WORK ITEM => Pull every line that holds the word "with" from the entries.

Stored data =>

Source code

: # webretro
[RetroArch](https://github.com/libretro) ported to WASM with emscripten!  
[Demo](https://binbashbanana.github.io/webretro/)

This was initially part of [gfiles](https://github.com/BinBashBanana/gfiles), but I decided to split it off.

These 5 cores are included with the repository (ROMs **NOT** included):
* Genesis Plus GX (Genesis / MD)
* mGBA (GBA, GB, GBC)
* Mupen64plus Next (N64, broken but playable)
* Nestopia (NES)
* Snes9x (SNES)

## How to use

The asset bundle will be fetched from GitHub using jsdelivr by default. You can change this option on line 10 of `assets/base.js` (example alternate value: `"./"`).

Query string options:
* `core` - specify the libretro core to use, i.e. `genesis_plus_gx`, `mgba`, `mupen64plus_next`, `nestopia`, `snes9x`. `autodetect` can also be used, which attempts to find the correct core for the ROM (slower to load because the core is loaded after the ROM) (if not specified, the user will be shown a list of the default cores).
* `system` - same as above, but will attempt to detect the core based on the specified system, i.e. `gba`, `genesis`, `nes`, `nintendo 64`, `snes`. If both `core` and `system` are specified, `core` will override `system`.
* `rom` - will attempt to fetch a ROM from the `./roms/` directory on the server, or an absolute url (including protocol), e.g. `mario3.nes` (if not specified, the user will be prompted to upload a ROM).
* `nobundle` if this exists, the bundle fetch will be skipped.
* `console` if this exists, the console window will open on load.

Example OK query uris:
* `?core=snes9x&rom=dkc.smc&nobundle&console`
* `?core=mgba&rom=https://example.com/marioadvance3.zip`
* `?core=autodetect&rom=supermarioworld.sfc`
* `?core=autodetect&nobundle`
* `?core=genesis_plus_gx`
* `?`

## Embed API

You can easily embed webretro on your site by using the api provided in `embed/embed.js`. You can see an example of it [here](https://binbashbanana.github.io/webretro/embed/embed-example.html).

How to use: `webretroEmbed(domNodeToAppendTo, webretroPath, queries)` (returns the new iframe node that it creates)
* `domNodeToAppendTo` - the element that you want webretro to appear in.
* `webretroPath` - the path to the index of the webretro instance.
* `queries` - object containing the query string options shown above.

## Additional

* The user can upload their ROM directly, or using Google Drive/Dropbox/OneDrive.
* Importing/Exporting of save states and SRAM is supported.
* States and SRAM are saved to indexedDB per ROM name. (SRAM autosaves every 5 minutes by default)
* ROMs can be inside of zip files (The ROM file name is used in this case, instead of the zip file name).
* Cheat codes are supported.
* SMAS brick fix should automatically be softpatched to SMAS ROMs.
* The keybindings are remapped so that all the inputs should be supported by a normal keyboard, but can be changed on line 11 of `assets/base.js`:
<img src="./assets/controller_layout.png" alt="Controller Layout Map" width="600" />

TASK ANSWER =>
[RetroArch](https://github.com/libretro) ported to WASM with emscripten!  
These 5 cores are included with the repository (ROMs **NOT** included):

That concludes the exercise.